The Thunder Bay Chronicle-Journal is the daily newspaper of Northwestern Ontario.

EVERY once in a while an issue arises with such profound implications that virtually everyone involved pays attention. These things can even cause politicians to go against their own governing party line, though that is all too rare. Both events have occurred in Thunder Bay after the Ontario Power Authority called off conversion of the city’s coal-fired power plant to natural gas.

The conversion, part of the Liberal government’s abandonment of coal-burning generating stations in the interest of cleaner air, was already delayed once, reportedly incurring a penalty of $5 million. Put back on track by the province, this second suspension comes despite the need for a secure local power source for an imminent mining boom that is poised to rescue the region’s flagging economy, create as many as 13,000 area jobs and produce an estimated $16 billion in tax revenue for all three levels government.

The suspension also comes despite personal assurances by Energy Minister Chris Bentley, as recently as August, that the conversion would proceed. Bentley says he wants to allow the OPA time to prove its claim to be able to save up to $400 million by mothballing the plant (a number that astonishes local officials) and make up the lost power from other sources. It’s a plan the region needs to hear, and soon.

Decentralizing the old Ontario Hydro was supposed to produce a leaner, more accountable electricity regimen in Ontario. But soaring costs for power, and for delivering it, have soured many Ontarians on the process which, by this second suspension of work at Thunder Bay, appears even more confused.

One delay was bad enough. A second, which area critics say will add an additional $14 million to the final cost of the conversion project, leaves Northerners with little if any faith left in the complex operations of Ontario Power Generation, which owns and is converting the plant, and the power authority which ordered this second halt to the project. (Hydro One Networks is a whole other issue with frustrated consumers.)

“How dare the OPA ignore specific government direction by causing further delays to the Thunder Bay Generating Station conversion!” said Ron Nelson, president of the Northwestern Ontario Municipal Association. “These actions jeopardize the conversion and also put at risk billions of dollars of investment in the mining sector by raising concerns that the required power may not be there when it is needed.”

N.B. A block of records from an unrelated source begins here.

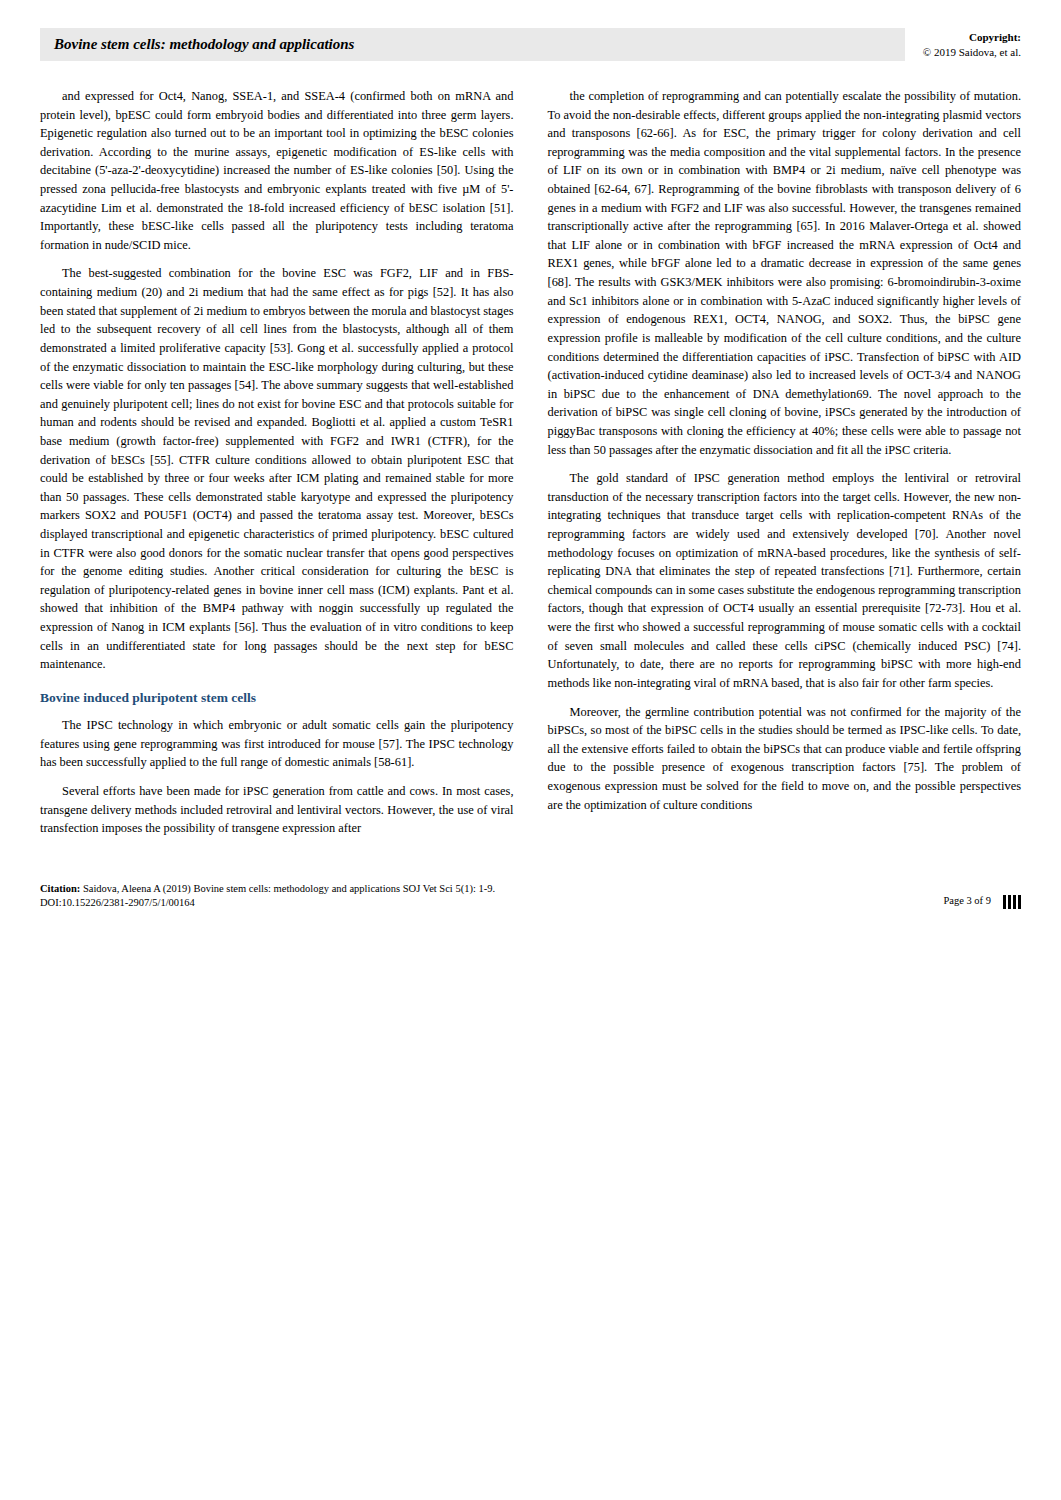Bovine stem cells: methodology and applications
Copyright:
© 2019 Saidova, et al.
and expressed for Oct4, Nanog, SSEA-1, and SSEA-4 (confirmed both on mRNA and protein level), bpESC could form embryoid bodies and differentiated into three germ layers. Epigenetic regulation also turned out to be an important tool in optimizing the bESC colonies derivation. According to the murine assays, epigenetic modification of ES-like cells with decitabine (5'-aza-2'-deoxycytidine) increased the number of ES-like colonies [50]. Using the pressed zona pellucida-free blastocysts and embryonic explants treated with five µM of 5'-azacytidine Lim et al. demonstrated the 18-fold increased efficiency of bESC isolation [51]. Importantly, these bESC-like cells passed all the pluripotency tests including teratoma formation in nude/SCID mice.
The best-suggested combination for the bovine ESC was FGF2, LIF and in FBS-containing medium (20) and 2i medium that had the same effect as for pigs [52]. It has also been stated that supplement of 2i medium to embryos between the morula and blastocyst stages led to the subsequent recovery of all cell lines from the blastocysts, although all of them demonstrated a limited proliferative capacity [53]. Gong et al. successfully applied a protocol of the enzymatic dissociation to maintain the ESC-like morphology during culturing, but these cells were viable for only ten passages [54]. The above summary suggests that well-established and genuinely pluripotent cell; lines do not exist for bovine ESC and that protocols suitable for human and rodents should be revised and expanded. Bogliotti et al. applied a custom TeSR1 base medium (growth factor-free) supplemented with FGF2 and IWR1 (CTFR), for the derivation of bESCs [55]. CTFR culture conditions allowed to obtain pluripotent ESC that could be established by three or four weeks after ICM plating and remained stable for more than 50 passages. These cells demonstrated stable karyotype and expressed the pluripotency markers SOX2 and POU5F1 (OCT4) and passed the teratoma assay test. Moreover, bESCs displayed transcriptional and epigenetic characteristics of primed pluripotency. bESC cultured in CTFR were also good donors for the somatic nuclear transfer that opens good perspectives for the genome editing studies. Another critical consideration for culturing the bESC is regulation of pluripotency-related genes in bovine inner cell mass (ICM) explants. Pant et al. showed that inhibition of the BMP4 pathway with noggin successfully up regulated the expression of Nanog in ICM explants [56]. Thus the evaluation of in vitro conditions to keep cells in an undifferentiated state for long passages should be the next step for bESC maintenance.
Bovine induced pluripotent stem cells
The IPSC technology in which embryonic or adult somatic cells gain the pluripotency features using gene reprogramming was first introduced for mouse [57]. The IPSC technology has been successfully applied to the full range of domestic animals [58-61].
Several efforts have been made for iPSC generation from cattle and cows. In most cases, transgene delivery methods included retroviral and lentiviral vectors. However, the use of viral transfection imposes the possibility of transgene expression after
the completion of reprogramming and can potentially escalate the possibility of mutation. To avoid the non-desirable effects, different groups applied the non-integrating plasmid vectors and transposons [62-66]. As for ESC, the primary trigger for colony derivation and cell reprogramming was the media composition and the vital supplemental factors. In the presence of LIF on its own or in combination with BMP4 or 2i medium, naïve cell phenotype was obtained [62-64, 67]. Reprogramming of the bovine fibroblasts with transposon delivery of 6 genes in a medium with FGF2 and LIF was also successful. However, the transgenes remained transcriptionally active after the reprogramming [65]. In 2016 Malaver-Ortega et al. showed that LIF alone or in combination with bFGF increased the mRNA expression of Oct4 and REX1 genes, while bFGF alone led to a dramatic decrease in expression of the same genes [68]. The results with GSK3/MEK inhibitors were also promising: 6-bromoindirubin-3-oxime and Sc1 inhibitors alone or in combination with 5-AzaC induced significantly higher levels of expression of endogenous REX1, OCT4, NANOG, and SOX2. Thus, the biPSC gene expression profile is malleable by modification of the cell culture conditions, and the culture conditions determined the differentiation capacities of iPSC. Transfection of biPSC with AID (activation-induced cytidine deaminase) also led to increased levels of OCT-3/4 and NANOG in biPSC due to the enhancement of DNA demethylation69. The novel approach to the derivation of biPSC was single cell cloning of bovine, iPSCs generated by the introduction of piggyBac transposons with cloning the efficiency at 40%; these cells were able to passage not less than 50 passages after the enzymatic dissociation and fit all the iPSC criteria.
The gold standard of IPSC generation method employs the lentiviral or retroviral transduction of the necessary transcription factors into the target cells. However, the new non-integrating techniques that transduce target cells with replication-competent RNAs of the reprogramming factors are widely used and extensively developed [70]. Another novel methodology focuses on optimization of mRNA-based procedures, like the synthesis of self-replicating DNA that eliminates the step of repeated transfections [71]. Furthermore, certain chemical compounds can in some cases substitute the endogenous reprogramming transcription factors, though that expression of OCT4 usually an essential prerequisite [72-73]. Hou et al. were the first who showed a successful reprogramming of mouse somatic cells with a cocktail of seven small molecules and called these cells ciPSC (chemically induced PSC) [74]. Unfortunately, to date, there are no reports for reprogramming biPSC with more high-end methods like non-integrating viral of mRNA based, that is also fair for other farm species.
Moreover, the germline contribution potential was not confirmed for the majority of the biPSCs, so most of the biPSC cells in the studies should be termed as IPSC-like cells. To date, all the extensive efforts failed to obtain the biPSCs that can produce viable and fertile offspring due to the possible presence of exogenous transcription factors [75]. The problem of exogenous expression must be solved for the field to move on, and the possible perspectives are the optimization of culture conditions
Citation: Saidova, Aleena A (2019) Bovine stem cells: methodology and applications SOJ Vet Sci 5(1): 1-9.
DOI:10.15226/2381-2907/5/1/00164
Page 3 of 9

NOMA and other leading regional organizations have been after the government and OPA to suitably plan the provision of power in a vast region that gets by with a hodge-podge of supply and delivery. It has repeatedly asked the OPA for a meeting and been ignored.

“Why is the Ontario government letting this happen?” Nelson asked.

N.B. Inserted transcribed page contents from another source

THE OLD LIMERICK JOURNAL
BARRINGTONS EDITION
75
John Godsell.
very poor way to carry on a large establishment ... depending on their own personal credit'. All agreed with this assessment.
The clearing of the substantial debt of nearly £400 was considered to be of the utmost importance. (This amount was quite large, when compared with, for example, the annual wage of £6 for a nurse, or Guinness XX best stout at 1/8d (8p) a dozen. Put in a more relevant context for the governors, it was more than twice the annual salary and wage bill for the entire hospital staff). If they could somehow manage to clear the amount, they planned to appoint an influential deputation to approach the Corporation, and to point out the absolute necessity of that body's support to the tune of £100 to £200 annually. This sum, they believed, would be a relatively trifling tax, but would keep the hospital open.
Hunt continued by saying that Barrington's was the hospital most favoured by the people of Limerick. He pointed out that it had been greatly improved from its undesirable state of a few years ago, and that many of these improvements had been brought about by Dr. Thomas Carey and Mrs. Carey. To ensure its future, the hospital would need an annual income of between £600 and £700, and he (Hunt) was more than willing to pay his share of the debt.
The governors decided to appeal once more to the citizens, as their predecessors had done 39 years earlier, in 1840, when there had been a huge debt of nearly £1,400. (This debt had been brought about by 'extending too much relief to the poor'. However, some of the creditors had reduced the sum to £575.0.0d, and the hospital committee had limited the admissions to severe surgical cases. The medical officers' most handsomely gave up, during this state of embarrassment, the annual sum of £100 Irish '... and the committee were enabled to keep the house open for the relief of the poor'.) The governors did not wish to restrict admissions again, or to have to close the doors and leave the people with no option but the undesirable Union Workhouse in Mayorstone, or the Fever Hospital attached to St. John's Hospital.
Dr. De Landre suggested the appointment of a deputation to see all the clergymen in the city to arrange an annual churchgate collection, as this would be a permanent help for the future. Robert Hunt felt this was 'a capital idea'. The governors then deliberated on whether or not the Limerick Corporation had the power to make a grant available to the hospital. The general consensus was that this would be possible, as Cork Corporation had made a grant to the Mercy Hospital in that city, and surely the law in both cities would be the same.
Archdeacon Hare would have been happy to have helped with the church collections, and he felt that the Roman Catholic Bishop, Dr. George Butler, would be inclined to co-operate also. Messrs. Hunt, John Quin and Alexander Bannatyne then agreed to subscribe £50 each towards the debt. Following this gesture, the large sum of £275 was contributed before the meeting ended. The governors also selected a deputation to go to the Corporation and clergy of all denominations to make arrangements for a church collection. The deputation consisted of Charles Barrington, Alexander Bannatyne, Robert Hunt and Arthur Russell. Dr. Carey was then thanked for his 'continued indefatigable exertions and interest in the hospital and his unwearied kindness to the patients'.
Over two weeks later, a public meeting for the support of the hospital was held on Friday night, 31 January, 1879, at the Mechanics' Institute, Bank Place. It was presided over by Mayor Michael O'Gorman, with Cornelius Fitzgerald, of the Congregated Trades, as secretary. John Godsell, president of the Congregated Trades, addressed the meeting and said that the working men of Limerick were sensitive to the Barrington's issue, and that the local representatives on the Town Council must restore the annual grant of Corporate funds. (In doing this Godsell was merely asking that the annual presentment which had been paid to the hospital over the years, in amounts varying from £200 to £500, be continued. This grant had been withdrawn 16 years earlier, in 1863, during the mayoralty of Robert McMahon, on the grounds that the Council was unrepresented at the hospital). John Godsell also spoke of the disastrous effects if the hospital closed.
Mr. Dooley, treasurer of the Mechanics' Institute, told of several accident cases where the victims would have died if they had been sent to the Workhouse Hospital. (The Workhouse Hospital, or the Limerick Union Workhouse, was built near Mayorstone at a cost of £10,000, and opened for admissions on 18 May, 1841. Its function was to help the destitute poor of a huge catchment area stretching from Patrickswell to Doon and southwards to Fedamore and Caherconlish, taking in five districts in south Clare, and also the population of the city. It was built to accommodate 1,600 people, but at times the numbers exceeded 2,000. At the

Bentley is a lame-duck minister who opted out of a planned run to replace departing Premier Dalton McGuinty after taking the fall for the government’s ham-fisted abandonment of two natural gas plants in southern Ontario. Not surprisingly, he is quitting politics soon.

Still, he has to answer for the seemingly bizarre decision by OPA to twice start and stop the Thunder Bay project. Local Liberal MPP Bill Mauro has joined NOMA and others in criticizing the decision to suspend the coal plant conversion he has championed. A normally loyal backbencher, Mauro has this time had enough. He has arranged a meeting next Tuesday between Bentley and officials from the City of Thunder Bay and NOMA “to make sure that the minister is fully aware of the concerns of elected officials in the Northwest about OPA’s position, and the importance of moving forward with the plan to upgrade the local plant for conversion.”

There can be little doubt that Bentley is already well aware of these concerns. But area leaders, rightly angry at this second hold-back, deserve the opportunity to tell Bentley face to face just what they think. Good on Mauro for making that happen.